* _REQUIRED WORK_:
A. Reproduce the rotating-ring thread between "The emission point is" and "wound coil spring.", inclusive.
B. How would you render this sentence from the rotating-ring thread in Spanish: "I said back what I understood you to say, and you didn't tell me whether I got it right."
C. In the rotating-ring thread, what is the distance between the emission and detection points in the nonrotating frame?

* _QUOTED TEXT_:
From: Jonah Thomas on
hw@..(Henry Wilson, DSc) wrote:
> Jonah Thomas <jethomas5(a)gmail.com> wrote:
> >hw@..(Henry Wilson, DSc) wrote:
> >> Jonah Thomas <jethomas5(a)gmail.com> wrote:
>
> >> >OK, I see that the emitter moves forward in the nonrotating frame.
> >
> >>
> >> Nonononno. The emission POINT ...MARKED IN THE NONROTATING
> >FRAME...is> at rest in the nonrotating frame. It moves backwards in
> >the rotating> frame.
> >
> >The emission point for you is not where the emitter is at the moment,
> >it's where the first wave we're interested in started out. It stays
> >in one place in the nonrotating frame, and it moves backward in the
> >rotating frame. Do I understand that?
>
> There are two rotations, the ring is rotating and the photons are
> rotating around the ring.
>
> Here it is in the nonrotating frame. the distance between the emission
> and detection points is vt....where t is the travel time around the
> ring. http://www.mathpages.com/rr/s2-07/2-07.htm
>
> If you can't understand that you shouldn't be here.

I said back what I understood you to say, and you didn't tell me whether
I got it right.

The emission point is the point where the first wave we're interested in
started out. True or false?

> >> Here's a very simple way to look at it.
> >>
> >> Imagine a photon as being like a long tightly wound coil spring.
> >(The> coils always remain touching).
> >> Now we (and SR) have established that the emission and the
> >detection> points are separated by the distance vt. Wrap the spring
> >loosely> around a cylinder so that it can be rotated around it. Mark
> >two points> on the cylinder to represent the above two points for a
> >particular> turn. Spin the spring clockwise around the cylinder. No
> >matter how> fast you do that, the number of turns between the two
> >fixed points> remains the same. In the anticlockwise direction, the
> >number of turns> between the two points is different from that of the
> >first because the> distance from the emission point and the detection
> >point is> different.....but again independent of spin rate. Changing
> >the> distance between points is equivalent to changing a ring gyro's
> >> rotation speed.
> >
> >I think I see that picture now.
> >
> >My thought was that if the path is 10 wavelengths long, then you're
> >going to have 10 waves on it at a time. I still think that.
>
> One path is longer than the other. Have another look at it.
> http://www.mathpages.com/rr/s2-07/2-07.htm
>
> Even SR gets that right. It's simple stuff.

Yes. And still you have ten waves present at a time in each direction,
and each of them has the same wavelength.

> >So try it out. You're wrapping the spring around a torus, and the
> >emitter -- the point you're extruding the spring from -- is traveling
> >at 0.1 c. So in 0.1 seconds you have one whole wave wrapped around
> >the torus and if we mark the starting spot now the leading point on
> >the spring is at 1.1 and the trailing point is at 0.1 where the
> >emitter is. At the 0.2 second mark there is a second wave wrapped
> >around the torus. the leading edge of the first wave is at 2.2 and
> >the trailing edge of the second wave is at 0.2. At time 0.3 we have a
> >third wave around the torus, the leading edge of the first wave is at
> >3.3 and the trailing edge of the third wave is at 0.3.
> >
> >At time 0.9 the nineth wave has its end at 0.9 and the leading edge
> >of the first wave is at 9.9.

* _ITEMS_:
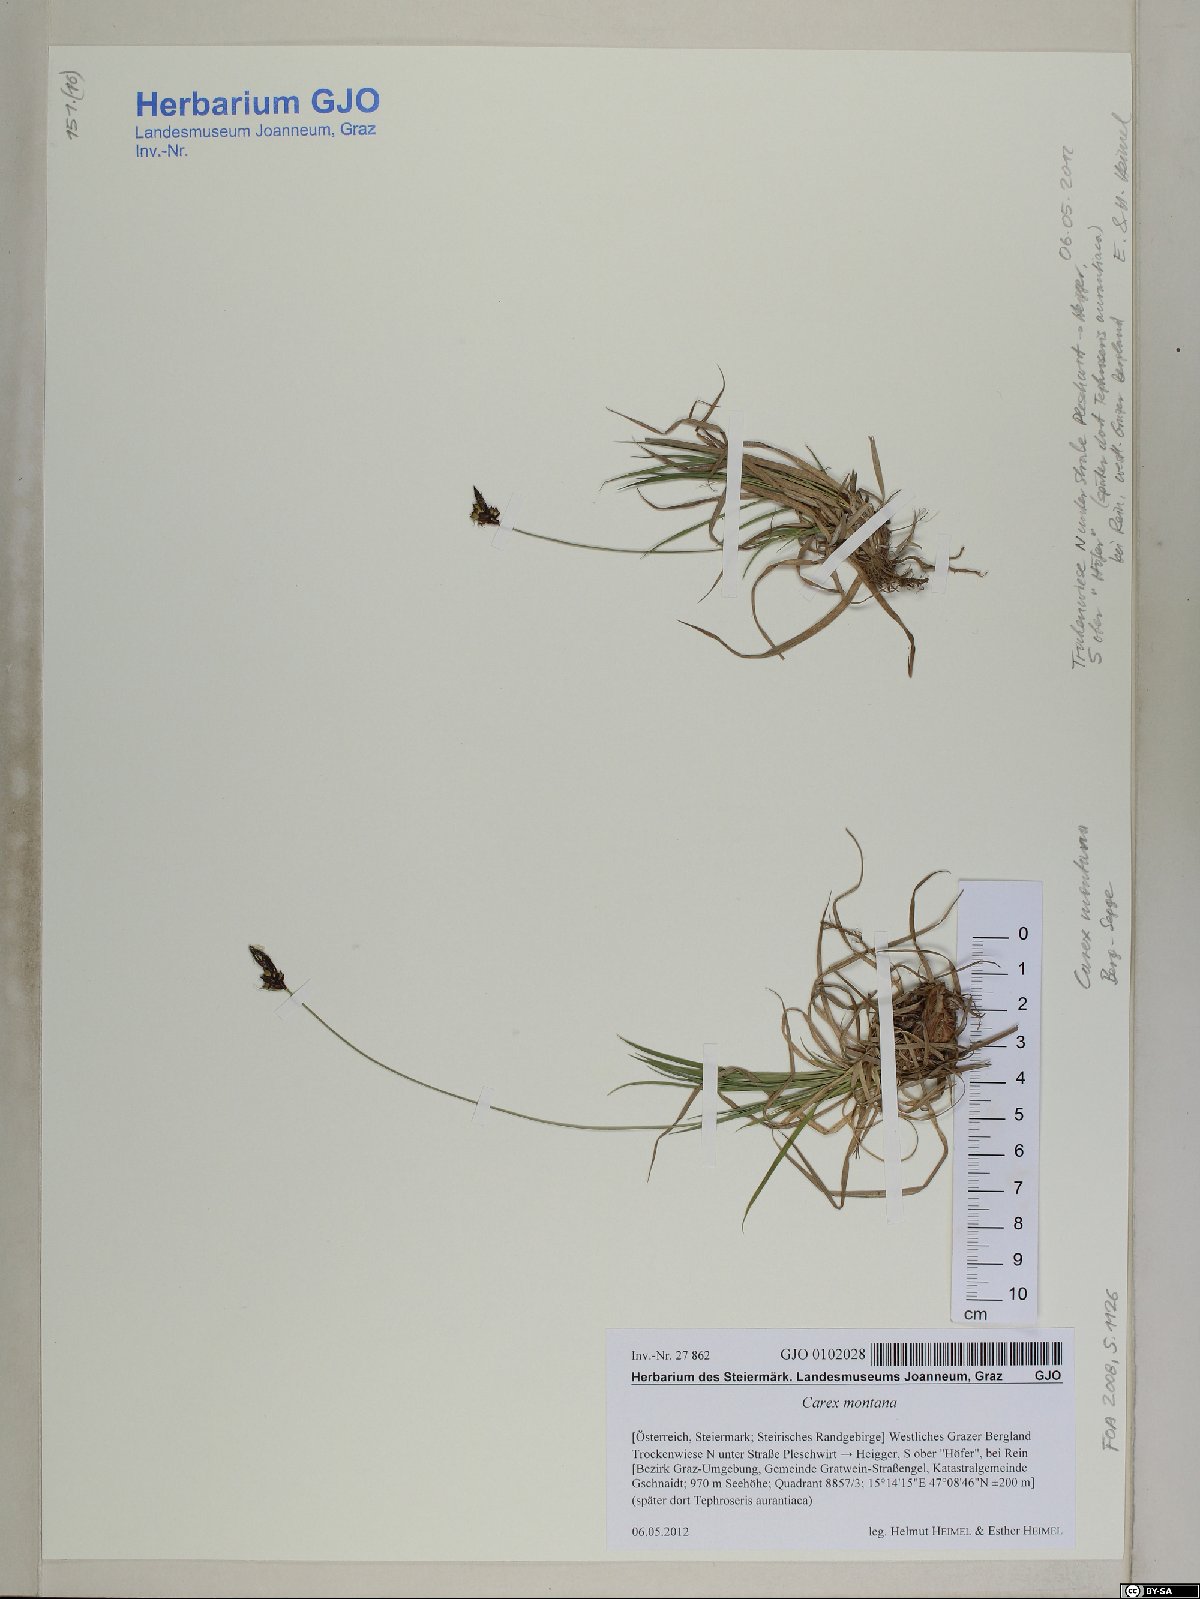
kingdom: Plantae
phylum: Tracheophyta
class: Liliopsida
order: Poales
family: Cyperaceae
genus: Carex
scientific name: Carex montana
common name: Soft-leaved sedge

* _CORRECT ANSWERS_:
A.
The emission point is the point where the first wave we're interested in
started out. True or false?

> >> Here's a very simple way to look at it.
> >>
> >> Imagine a photon as being like a long tightly wound coil spring.

B. Repetí lo que entendí que decías, y no me dijiste si lo había entendido bien.

C. It is vt, where t is the travel time around the ring.